### AIM OF THE TASK
Give the listing again character for character, but drop the images.

### DATASET RECORDS
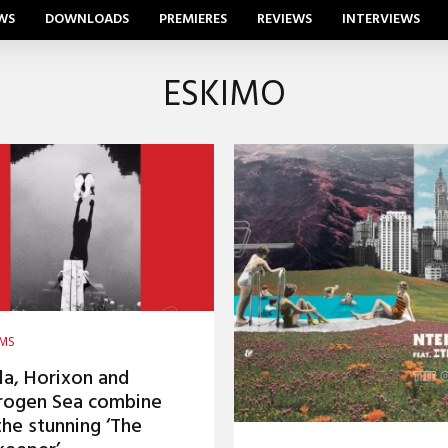
WS
DOWNLOADS
PREMIERES
REVIEWS
INTERVIEWS
ESKIMO
AMS
la, Horixon and
rogen Sea combine
the stunning ‘The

### YOUR RESPONSE
WS
DOWNLOADS
PREMIERES
REVIEWS
INTERVIEWS
ESKIMO
AMS
la, Horixon and
rogen Sea combine
the stunning ‘The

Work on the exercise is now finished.